Evidence for a Shared Mechanism in the Formation of Urea-Induced Kinetic and Equilibrium Intermediates of Horse Apomyoglobin from Ultrarapid Mixing Experiments.

Abstract: In this study, the equivalence of the kinetic mechanisms of the formation of urea-induced kinetic folding intermediates and non-native equilibrium states was investigated in apomyoglobin. Despite having similar structural properties, equilibrium and kinetic intermediates accumulate under different conditions and via different mechanisms, and it remains unknown whether their formation involves shared or distinct kinetic mechanisms.
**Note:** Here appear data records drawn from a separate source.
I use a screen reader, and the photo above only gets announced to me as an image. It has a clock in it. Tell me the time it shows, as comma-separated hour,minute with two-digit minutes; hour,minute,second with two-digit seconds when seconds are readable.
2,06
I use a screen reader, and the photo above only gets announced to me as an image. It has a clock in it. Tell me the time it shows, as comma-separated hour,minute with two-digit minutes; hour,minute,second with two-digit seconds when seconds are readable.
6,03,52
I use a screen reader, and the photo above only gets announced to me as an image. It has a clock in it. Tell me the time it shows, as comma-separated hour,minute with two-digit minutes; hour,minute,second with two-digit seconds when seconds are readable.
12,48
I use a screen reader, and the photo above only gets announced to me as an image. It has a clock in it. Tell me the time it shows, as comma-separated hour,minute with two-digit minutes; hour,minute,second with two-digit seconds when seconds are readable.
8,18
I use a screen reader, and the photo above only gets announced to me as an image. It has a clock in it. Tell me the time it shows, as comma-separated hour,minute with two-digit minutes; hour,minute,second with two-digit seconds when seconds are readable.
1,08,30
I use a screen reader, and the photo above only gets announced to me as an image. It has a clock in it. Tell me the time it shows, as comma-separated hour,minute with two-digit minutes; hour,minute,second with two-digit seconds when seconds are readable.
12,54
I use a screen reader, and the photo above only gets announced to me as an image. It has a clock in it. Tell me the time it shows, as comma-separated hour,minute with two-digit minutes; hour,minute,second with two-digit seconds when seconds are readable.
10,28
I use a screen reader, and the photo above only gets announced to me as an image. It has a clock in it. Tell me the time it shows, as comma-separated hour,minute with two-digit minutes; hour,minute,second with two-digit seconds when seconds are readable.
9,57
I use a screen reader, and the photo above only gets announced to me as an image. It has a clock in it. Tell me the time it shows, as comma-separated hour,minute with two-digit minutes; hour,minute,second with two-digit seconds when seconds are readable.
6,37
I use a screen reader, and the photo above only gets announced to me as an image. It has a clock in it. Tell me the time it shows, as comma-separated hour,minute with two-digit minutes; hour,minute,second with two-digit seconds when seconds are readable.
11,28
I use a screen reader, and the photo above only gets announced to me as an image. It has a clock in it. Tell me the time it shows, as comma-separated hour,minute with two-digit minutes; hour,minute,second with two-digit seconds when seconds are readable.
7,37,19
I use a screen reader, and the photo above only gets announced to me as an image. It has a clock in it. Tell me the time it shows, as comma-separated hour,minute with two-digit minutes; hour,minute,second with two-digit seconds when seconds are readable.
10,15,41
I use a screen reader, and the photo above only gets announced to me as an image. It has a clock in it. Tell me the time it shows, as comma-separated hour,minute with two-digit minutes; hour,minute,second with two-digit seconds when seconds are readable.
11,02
To investigate the potential mechanisms of formation, the refolding and unfolding kinetics of horse apomyoglobin were measured by continuous- and stopped-flow fluorescence over a time range from approximately 100 μs to 10 s, along with equilibrium unfolding transitions, as a function of urea concentration at pH 6.0 and 8°C. The formation of a kinetic intermediate was observed over a wider range of urea concentrations (0-2.2 M) than the formation of the native state (0-1.6 M). Additionally, the kinetic intermediate remained populated as the predominant equilibrium state under conditions where the native and unfolded states were unstable (at ~0.7-2 M urea). A continuous shift from the kinetic to the equilibrium intermediate was observed as urea concentrations increased from 0 M to ~2 M, which indicates that these states share a common kinetic folding mechanism. This finding supports the conclusion that these intermediates are equivalent. Our results in turn suggest that the regions of the protein that resist denaturant perturbations form during the earlier stages of folding, which further supports the structural equivalence of transient and equilibrium intermediates. An additional folding intermediate accumulated within ~140 μs of refolding and an unfolding intermediate accumulated in <1 ms of unfolding. Finally, by using quantitative modeling, we showed that a five-state sequential scheme appropriately describes the folding mechanism of horse apomyoglobin.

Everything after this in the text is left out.